=== EXCERPTED TEXT ===

Caldo Verde – Portuguese Green Soup
Caldo Verde originally comes from the Minho region in northern Portugal. It is the most popular Portuguese soup and can be found from rural to luxury dinner tables.
The name translates to “green broth” in English and is also referred to as Portuguese green soup. That is because it’s made with couve verde, a particular dark green cabbage not widely available beyond Portugal’s borders.
Popular substitutes for couve verde are collard greens or kale. Both kale and collard greens are nutritionally dense and loaded with many health benefits.
This traditional Portuguese green soup is based on the combination of just a few simple ingredients.
Discovering Caldo Verde in Portugal
In Portugal, Caldo Verde is served as an appetizer or as a light dinner. It is often accompanied with a regional dense bread called broa from northern Portugal.
As a substitute, you can use artisan bread to sop up every drop in the bowl.
The Portuguese have as many Caldo Verde recipes as there are kitchens. We enjoyed soups with carrots and beans but always found ourselves gravitating towards the traditional recipe.
How to Make Caldo Verde or Portuguese Green Soup at Home
Are you ready to try making Caldo Verde or the most famous Portuguese green soup?
Make a large pot as this soup is even better the next day.
Caldo Verde Portuguese Green Soup Cooking Tips
- To make this Caldo Verde recipe the Portuguese way, cut the kale or collard greens into thin strips instead of chopping it. If you don’t cut it into strips, the Portuguese would say it’s not Portuguese Caldo Verde soup.
- The creaminess of this soup depends on your tastes. We enjoyed it soupy. If you like your soups more creamy, you can add more potatoes. If it gets too thick simply add water to thin it out.

=== DATASET RECORDS ===

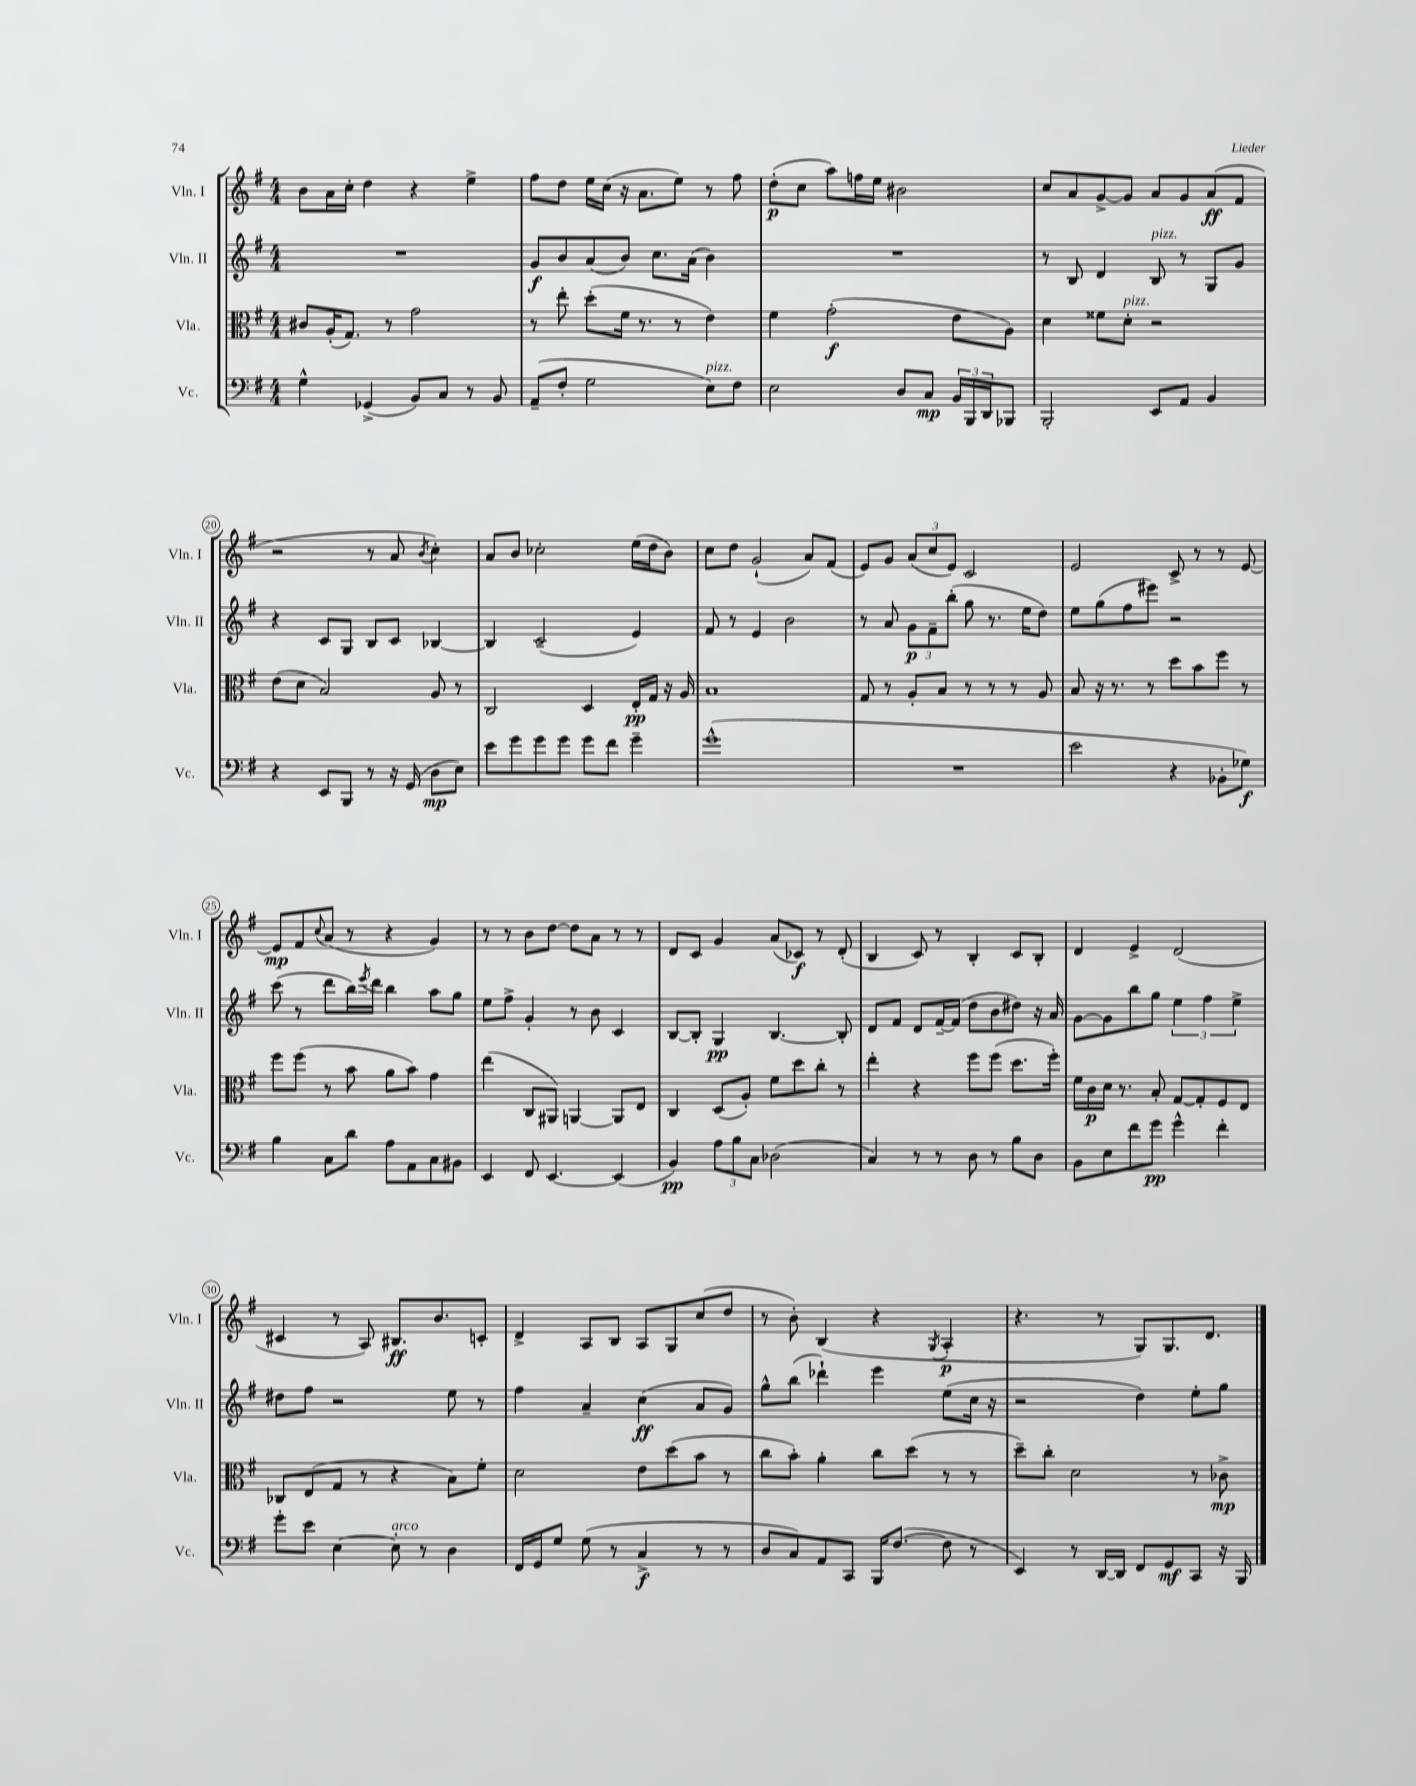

**kern	**kern	**kern	**kern
*staff4	*staff3	*staff2	*staff1
*clefF4	*clefC3	*clefG2	*clefG2
*k[f#]	*k[f#]	*k[f#]	*k[f#]
*M4/4	*M4/4	*M4/4	*M4/4
4G^^	8c#	1r	8b
.	(16A'	.	16a
.	8.G)	.	16cc'
(4GG-^	.	.	4dd
.	8r	.	.
8BB)	2g	.	4r
8C	.	.	.
8r	.	.	4ee^
8BB	.	.	.
=	=	=	=
(8AA~	8r	8g	8ff#
8F#'	8ee'	8b	8dd
2G	(8dd'	(8a	16ee
.	.	.	(16cc
.	16f#	8b)	16r
.	8.r	.	8.a
.	.	8.cc	.
.	8r	.	8ee)
.	.	(16a	.
8E)	4e)	4b)	8r
8F#	.	.	8ff#
=	=	=	=
2E	4f#	1r	(8dd'
.	.	.	8cc
.	(2g'	.	8aa)
.	.	.	16ff
.	.	.	16ee
8D	.	.	2b#
8C	.	.	.
24BB	8e	.	.
24BBB	.	.	.
24DD	.	.	.
8BBB-	8A)	.	.
=	=	=	=
2BBB'	4d	8r	8cc
.	.	8B	8a
.	8f##	4d	[8g^
.	8d'	.	8g]
8EE	2r	8B	8a
8AA	.	8r	8g
4BB	.	8G	(8a
.	.	8g	8f#
=	=	=	=
4r	(8e	4r	2r
.	8d	.	.
8EE	2B)	8c	.
8BBB	.	8G	.
8r	.	8B	8r
16r	.	8c	8a
(16GG	.	.	.
.	.	.	8qb
8D	8A	[4B-	4cc')
8E)	8r	.	.
=	=	=	=
8e	2C	4B-]	8a
8g	.	.	8b
8g	.	(2c~	2cc-'
8g	.	.	.
8g	4D	.	.
8f#	.	.	.
4g~	16E'	4e)	(16ee
.	16G	.	16dd
.	16r	.	8b)
.	16A	.	.
=	=	=	=
(1g^^	1B	8f#	8cc
.	.	8r	8dd
.	.	4e	(2g`
.	.	2b	.
.	.	.	8a)
.	.	.	(8f#
=	=	=	=
1r	8G	8r	8e)
.	8r	8a	8g
.	8A'	12g	(12a
.	.	12f#~	12cc
.	8B	.	.
.	.	(12bb'	12e)
.	8r	8gg	2c
.	8r	8.r	.
.	8r	.	.
.	.	16ee	.
.	8A	8dd)	.
=	=	=	=
2e	8B	8ee	2e
.	16r	(8gg	.
.	8.r	.	.
.	.	8ff#	.
.	8r	8eee#)	.
4r	8dd	2r	8c^
.	8b	.	8r
8BB-'	8ff#	.	8r
8G-)	8r	.	[8e
=	=	=	=
4B	8ff#	(8ccc	8e]
.	(8ff#	8r	8f#
.	.	.	8qqcc
8C	8r	8ddd	(8a
8d	8b	16bb)	8r
.	.	8qeee	.
.	.	16ddd	.
8A	8a	4bb	4r
8AA	8b)	.	.
8C	4g	8aa	4g)
8BB#	.	8gg	.
=	=	=	=
4EE	(4ee	8ee	8r
.	.	8ff#^	8r
8FF#	8C	4g'	8b
[4.EE	8AA#)	.	[8dd
.	[4AA	8r	8dd]
.	.	8b	8a
(4EE]	8AA]	4c	8r
.	8E	.	8r
=	=	=	=
4BB)	4C	[8B	8d
.	.	8B']	8c
12A	(8D	4G	4g
12B	.	.	.
.	8A')	.	.
12C	.	.	.
(2D-	8f#	[4.B	(8a
.	8dd	.	8c-)
.	8cc'	.	8r
.	8r	8B']	(8d'
=	=	=	=
4C)	4ee'	8d	4B
.	.	8f#	.
8r	4r	8d	8c)
8r	.	[16f#~	8r
.	.	(16f#]	.
8D	8ff#	8dd	4B'
8r	(8ff#	8b	.
8B	8.dd	8dd#)	8c
8D	.	16r	8B'
.	16ff#')	16a	.
=	=	=	=
8BB	16f#	[8g	4d
.	16c	.	.
8E	16d	8g]	.
.	8.r	.	.
8f#	.	8bb	4e^
8g	8B'	8gg	.
4g^^	[8G	6ee	(2d
.	8G']	.	.
.	.	6ff#	.
4f#'	8F#	.	.
.	.	6ee^	.
.	8E	.	.
=	=	=	=
8g'	8C-	8dd#	4c#
8e	(8E	8ff#	.
[4E	8G	2r	8r
.	8r	.	8A)
8E']	4r	.	8.B#
8r	.	.	.
.	.	.	8.b
4D	8B)	8ee	.
.	8f#'	8r	8c'
=	=	=	=
16FF#	2d	4ff#	4d^
16GG	.	.	.
8G	.	.	.
(8G	.	4a~	8A
8r	.	.	8B
4C^	8e	(4cc	8A
.	(8dd	.	8G
8r	8b	8a	(8cc
8r	8r	8g)	8dd
=	=	=	=
8D	8cc	8gg^^	8r
8C)	8b')	(8bb	8b')
8AA	4a'	4ddd-`)	(4B
8CC	.	.	.
16BBB	8cc	4eee	4r
([8.F#	.	.	.
.	(8dd	.	.
.	.	.	8qG
8F#]	8r	(8ee	4A'
8r	8r	16cc	.
.	.	16r	.
=	=	=	=
4EE)	8dd~)	2r	4.r
.	8cc'	.	.
8r	2d	.	.
[16DD	.	.	8r
16DD]	.	.	.
8FF#	.	4dd)	8G)
8GG	.	.	8.G
8CC	8r	8ee'	.
.	.	.	8.d
16r	8c-^	8gg	.
16BBB	.	.	.
==	==	==	==
*-	*-	*-	*-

===

WRITTEN REQUEST: Return the passage of the Caldo Verde text from "As a substitute, you" to "Caldo Verde soup.", copying it word for word. Rely solely on the Caldo Verde text; the records are not to be consulted.

REPLY:
As a substitute, you can use artisan bread to sop up every drop in the bowl.
The Portuguese have as many Caldo Verde recipes as there are kitchens. We enjoyed soups with carrots and beans but always found ourselves gravitating towards the traditional recipe.
How to Make Caldo Verde or Portuguese Green Soup at Home
Are you ready to try making Caldo Verde or the most famous Portuguese green soup?
Make a large pot as this soup is even better the next day.
Caldo Verde Portuguese Green Soup Cooking Tips
- To make this Caldo Verde recipe the Portuguese way, cut the kale or collard greens into thin strips instead of chopping it. If you don’t cut it into strips, the Portuguese would say it’s not Portuguese Caldo Verde soup.